Bladder dysfunction affects a confounding number of individuals worldwide. Overactive bladder is a problematic bladder storage matter that sources a sudden urge to urinate.
The urge may be difficult to suppress and can lead to the involuntary loss of urine.
Today, individuals worldwide are dealing with this embarrassing issue that can lead to self-isolation, or limit their work production and social life.
The good news— US Food and Drug Administration (FDA) approved using Botox injections to aid patients with neurological conditions who suffer from incontinence, or an overactive bladder.
"About 80 percent of patients with neurological conditions, such as spinal cord injuries, Parkinson's disease and multiple sclerosis, see improvement after about a week, and the results can last four to nine months," indicated Charles Nager, MD, co-director of the UC San Diego Women's Pelvic Medicine Center at UC San Diego Health System.
Botox performs by attaching to the nerve endings of muscles, further hindering the release of the chemical that causes muscle contraction.
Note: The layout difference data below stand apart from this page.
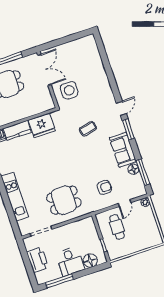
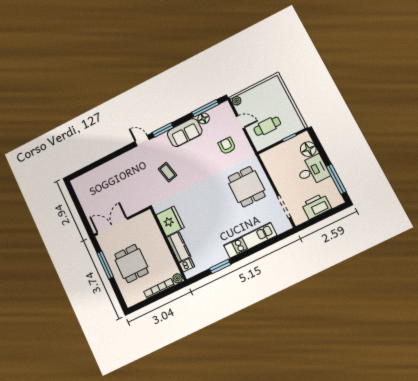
side table: (69, 90) -> (130, 197), removed

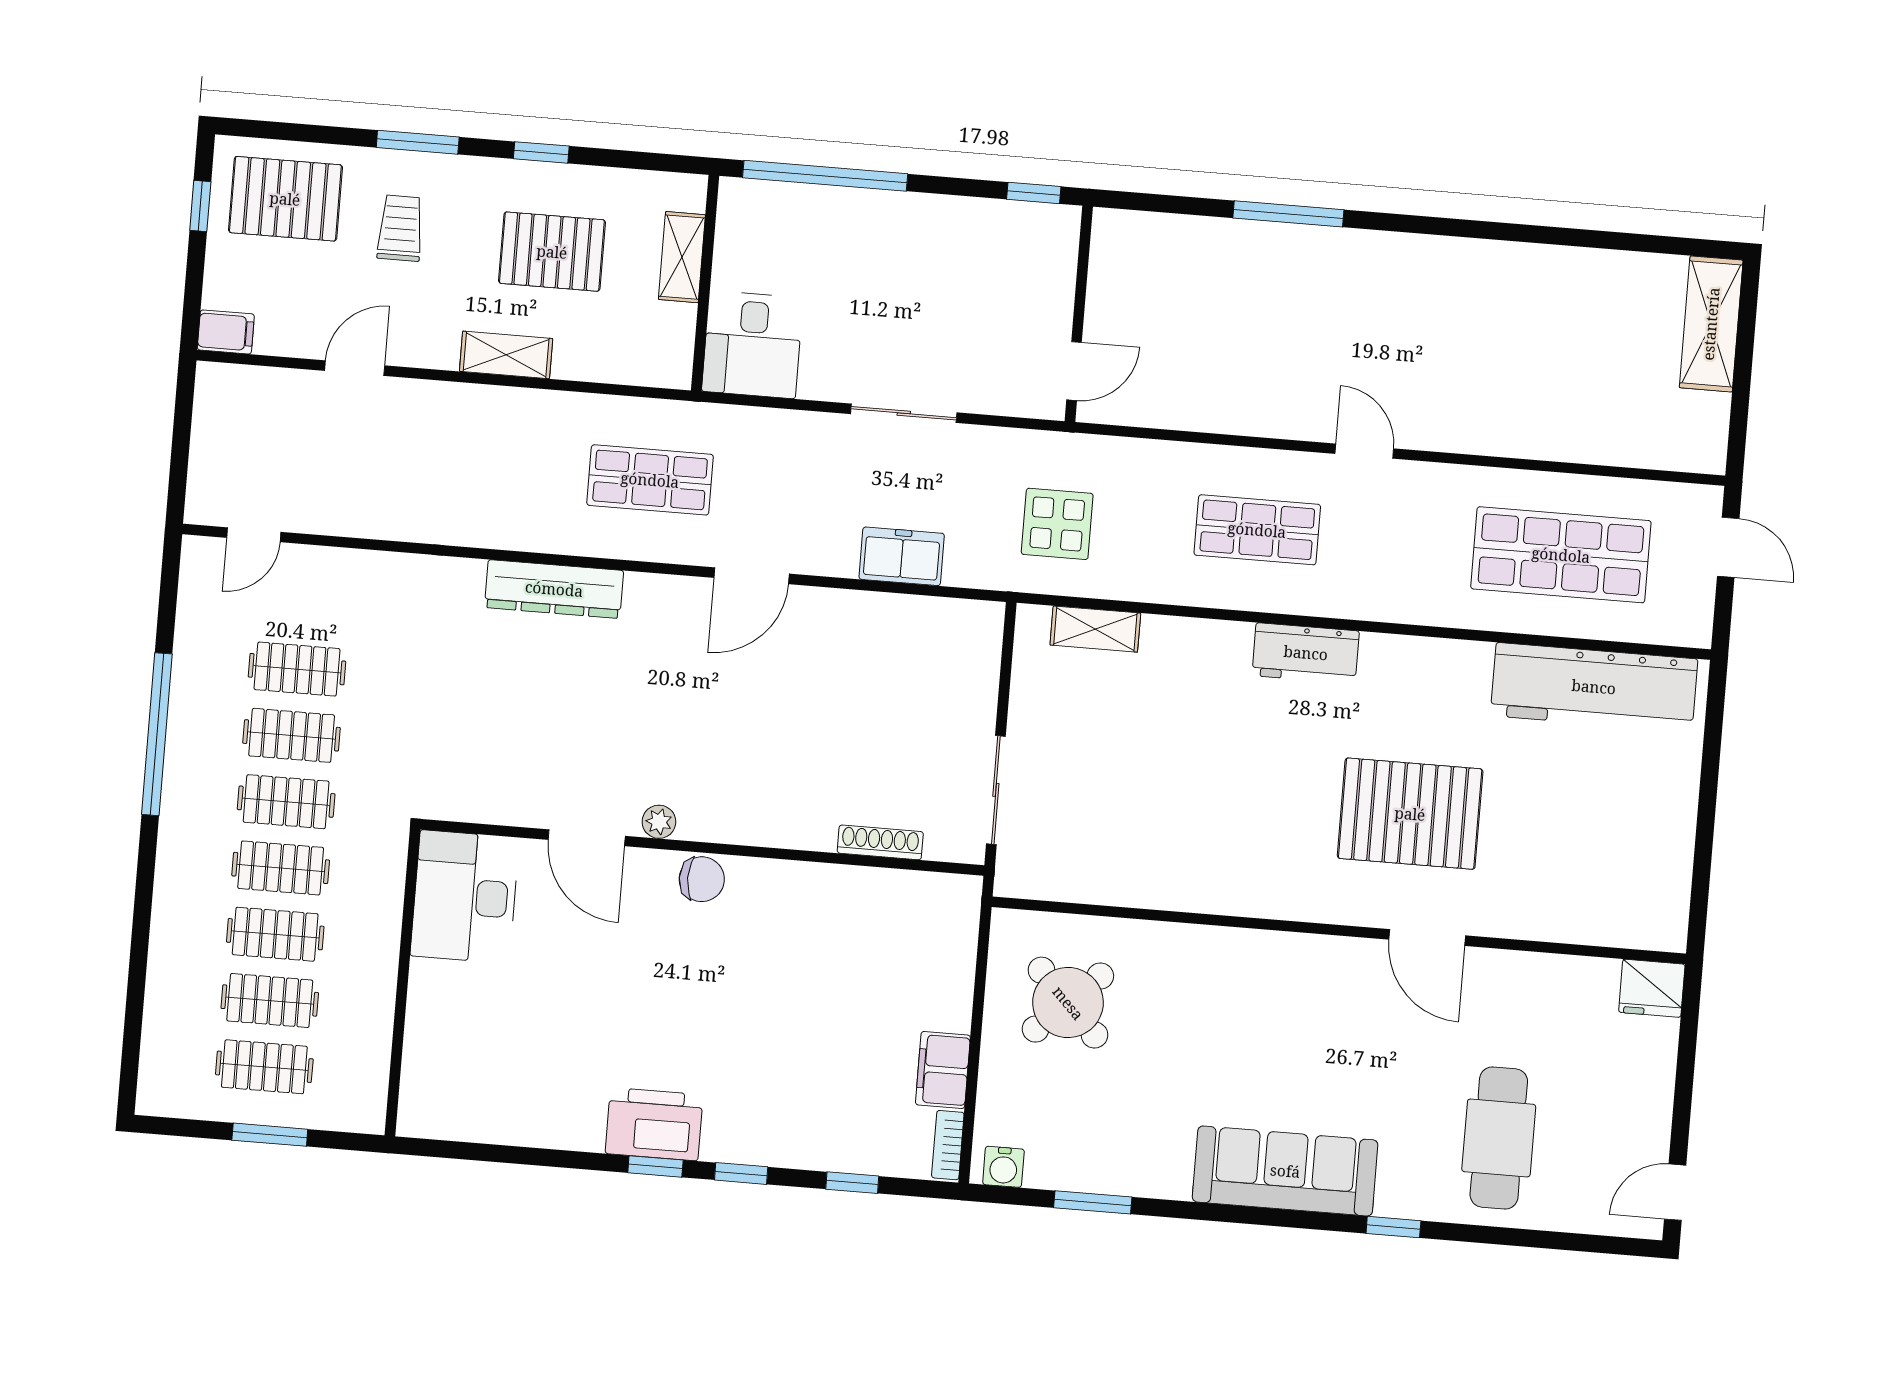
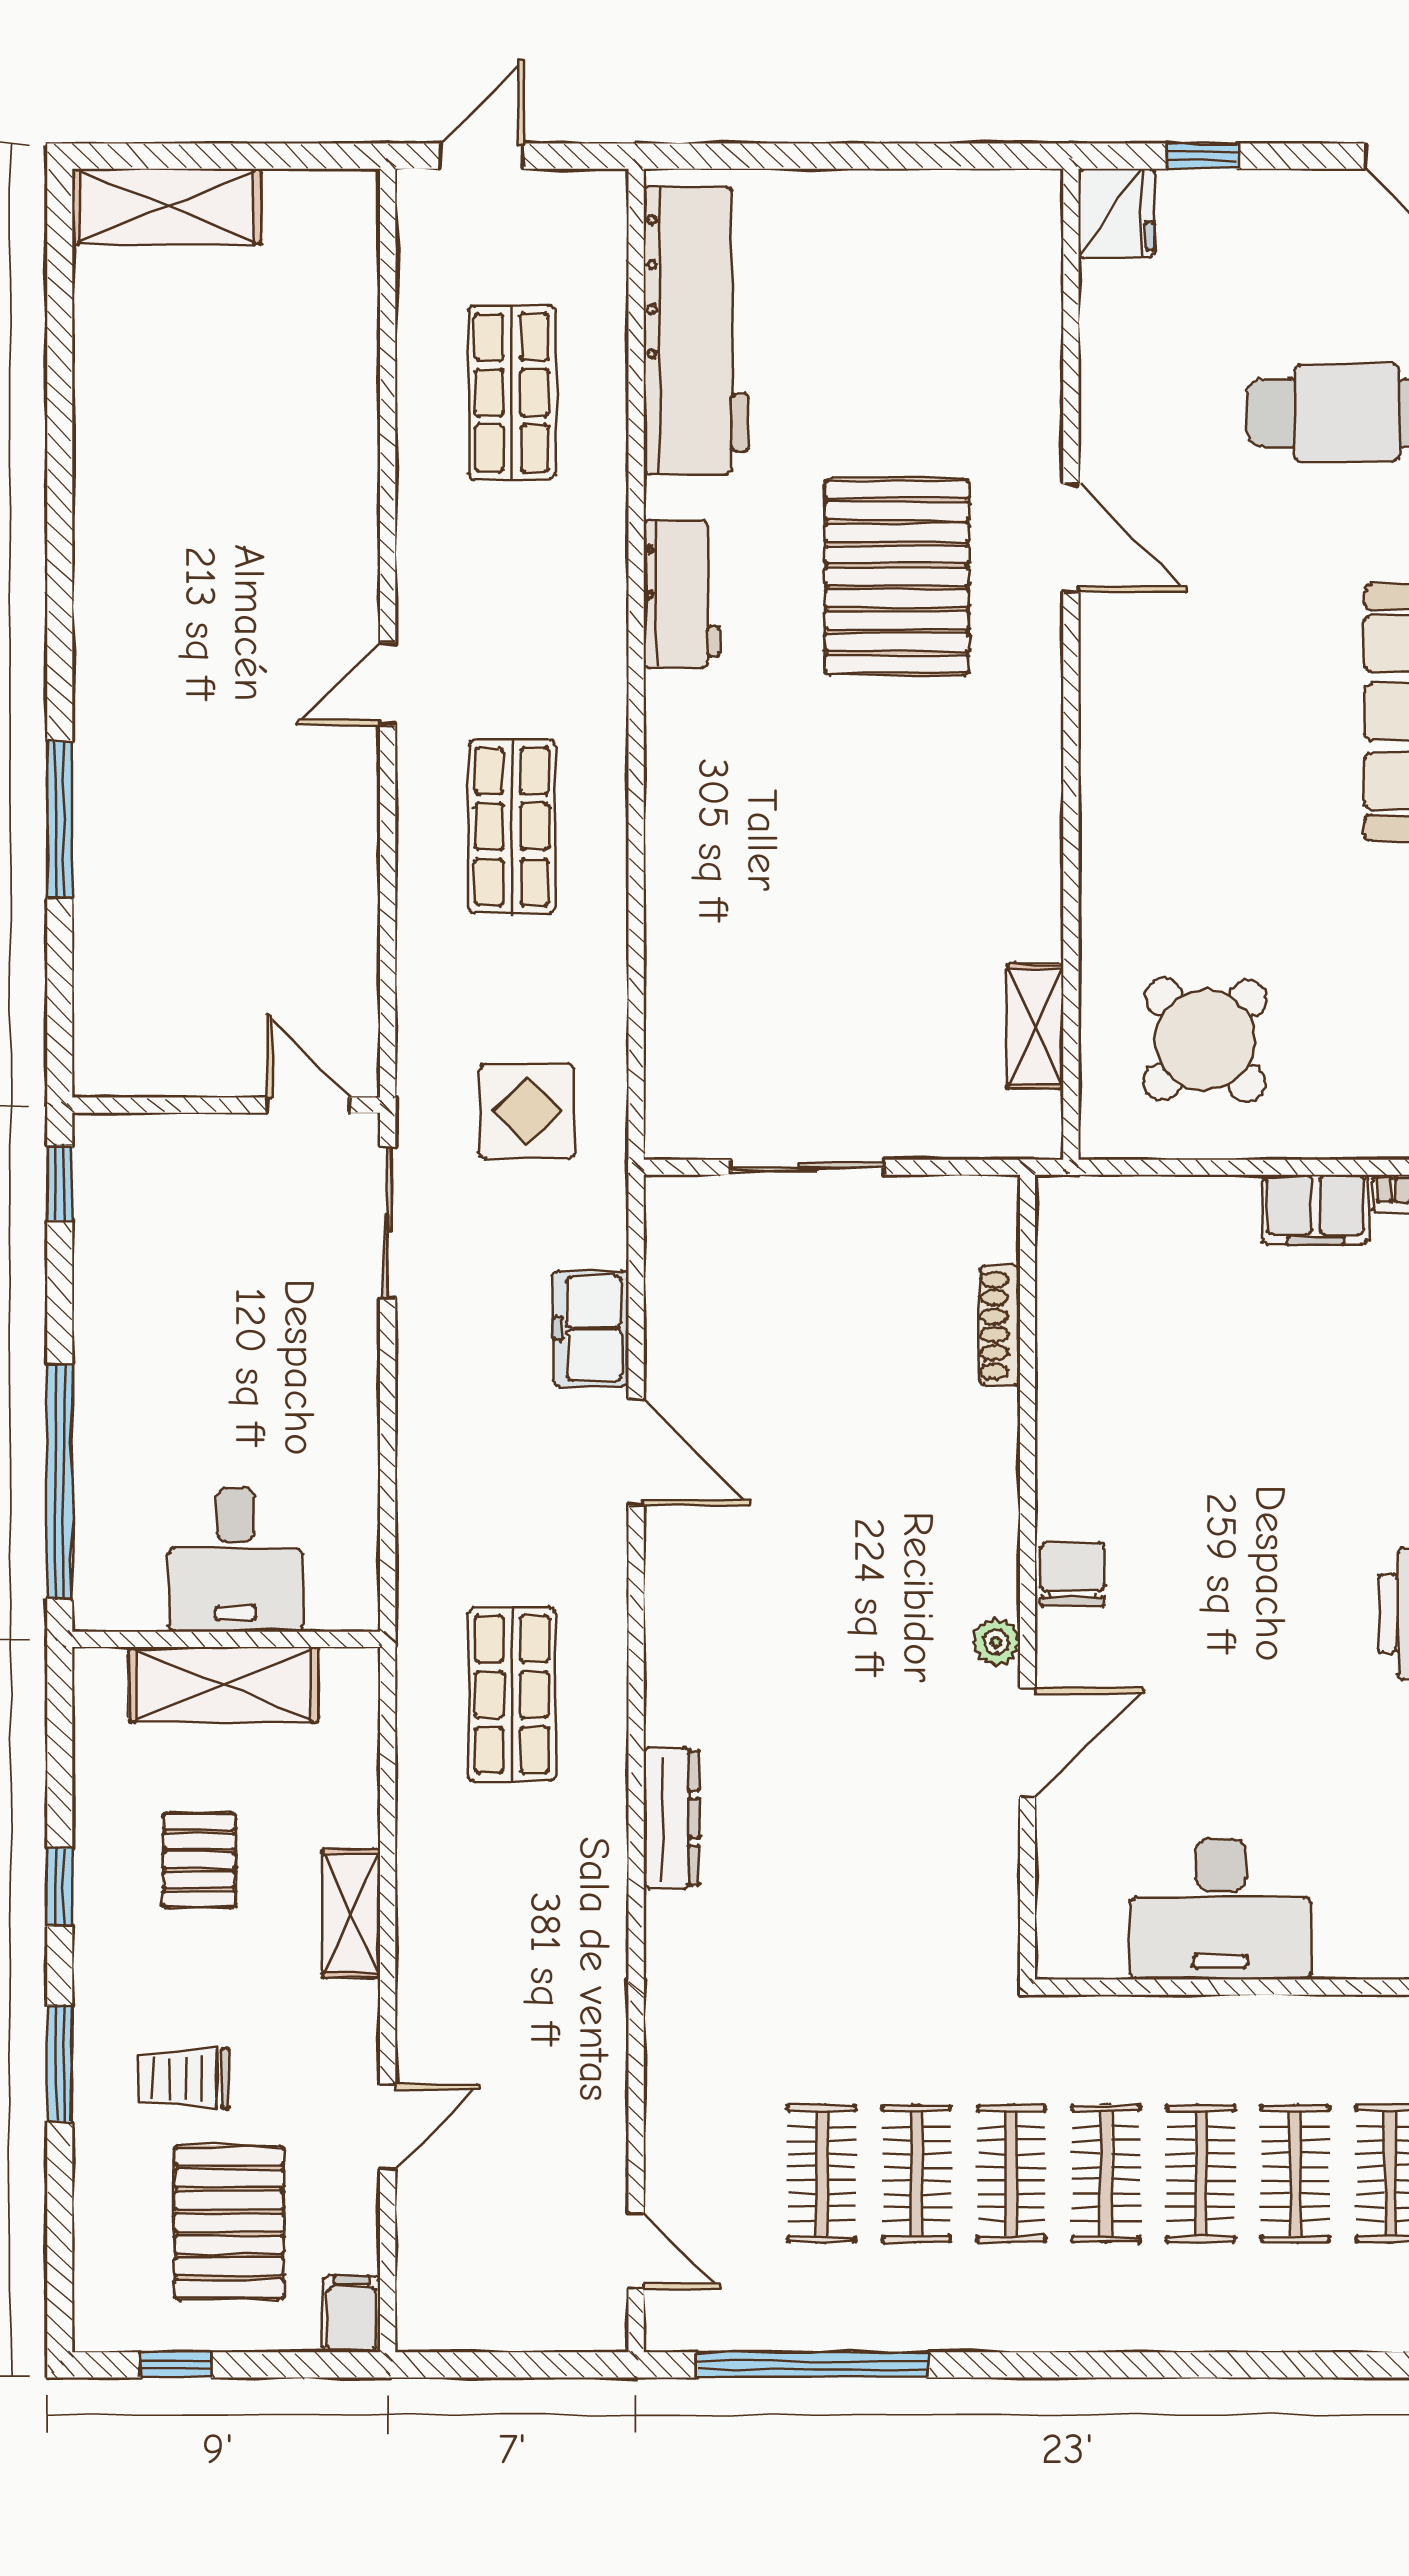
pallet: (285, 199) -> (229, 2222), moved
pallet: (552, 252) -> (199, 1860), width x0.67, depth x0.71
shelving: (682, 257) -> (223, 1685), width x1.50, depth x1.33
desk: (752, 345) -> (236, 1560), moved, turned 90
door: (355, 368) -> (388, 2127), swing flipped
sliding door: (904, 413) -> (388, 1223), moved
shop shelf: (1561, 555) -> (512, 393), width x0.70, depth x0.74
door: (752, 576) -> (636, 1452), moved
dresser: (554, 589) -> (671, 1818), width x0.73, depth x0.80
shelving: (1095, 629) -> (1035, 1027), moved
workbench: (1306, 653) -> (682, 594), moved
window: (157, 734) -> (812, 2365), moved
sliding door: (996, 790) -> (808, 1167), moved
desk: (465, 897) -> (1220, 1909), moved
door: (1427, 938) -> (1071, 538), hinge flipped
window: (1687, 1052) -> (1203, 156), added

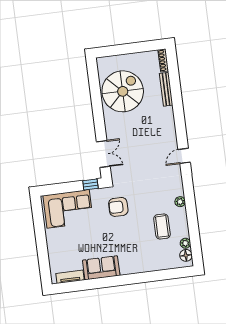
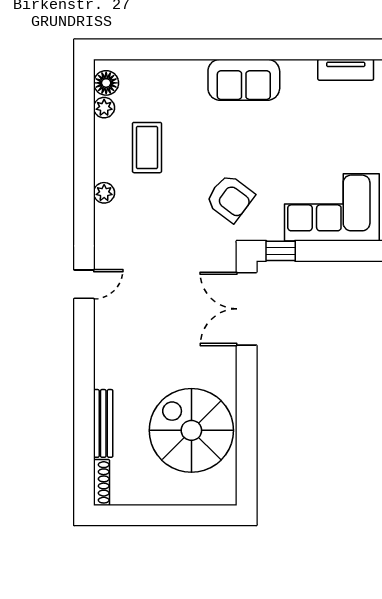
spiral stairs: (123, 91) -> (191, 430), turned 90
double door: (103, 154) -> (247, 309), width x1.37
armchair: (118, 207) -> (230, 198), turned 37
sofa: (101, 268) -> (244, 80), moved

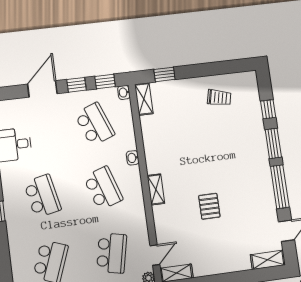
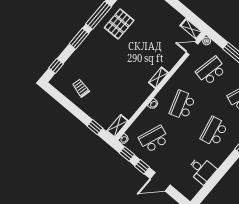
window: (268, 109) -> (56, 66), moved
school desk: (95, 124) -> (154, 139), turned 42
pallet: (209, 206) -> (119, 24), moved, width x1.50, depth x1.42

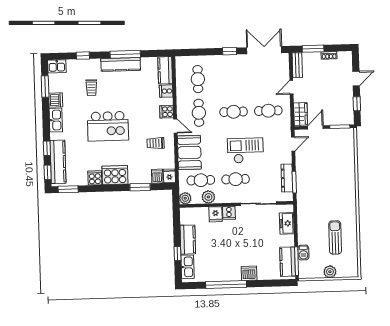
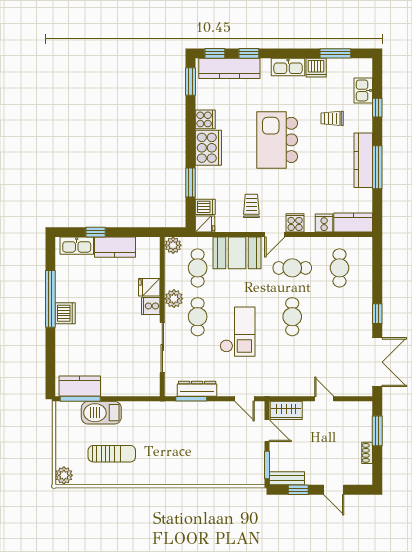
bench: (297, 65) -> (287, 478), moved
kitchen sink: (57, 66) -> (363, 90), moved
cafe table: (198, 79) -> (339, 268), turned 90
cafe table: (268, 111) -> (292, 365), removed
plant: (208, 197) -> (174, 299), moved
freezer: (287, 223) -> (134, 387), removed
barbecue: (303, 253) -> (101, 413), width x1.88, depth x1.53
plant: (330, 272) -> (64, 475), moved
dishwasher: (249, 273) -> (65, 313), moved

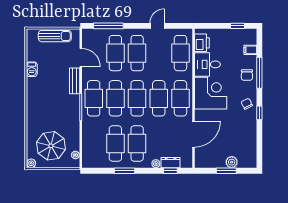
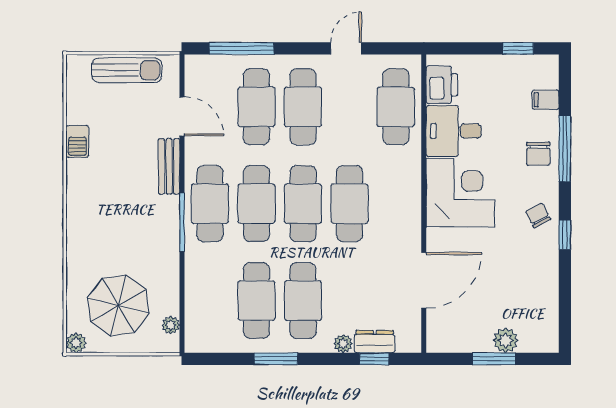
cafe table: (180, 98) -> (396, 204), removed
When directed at specific muscles, the effect is to temporarily paralyze or weaken the muscles at the site of injection.
Botox was approved by the FDA in the 1980’s to treat certain disorders of the eye muscles and is now widely used in cosmetic surgery to treat wrinkles and facial aging.
Incontinence is the seventh condition, including chronic migraines and underarm sweating, that Botox has been approved to treat.
"It (Botox) can really be life changing for someone with severe incontinence issues," stated Dr. Nager.
Talk to a specialist today to greatly reduce or eliminate the symptoms of overactive bladder, which can have an adverse effect on your daily life.
To learn more about overactive bladder, find an urologist in your area.Sources
The information on this site is not a substitute for diagnosis or treatment from a licensed medical practitioner. If you are experiencing a serious medical condition call your local emergency services or your doctor.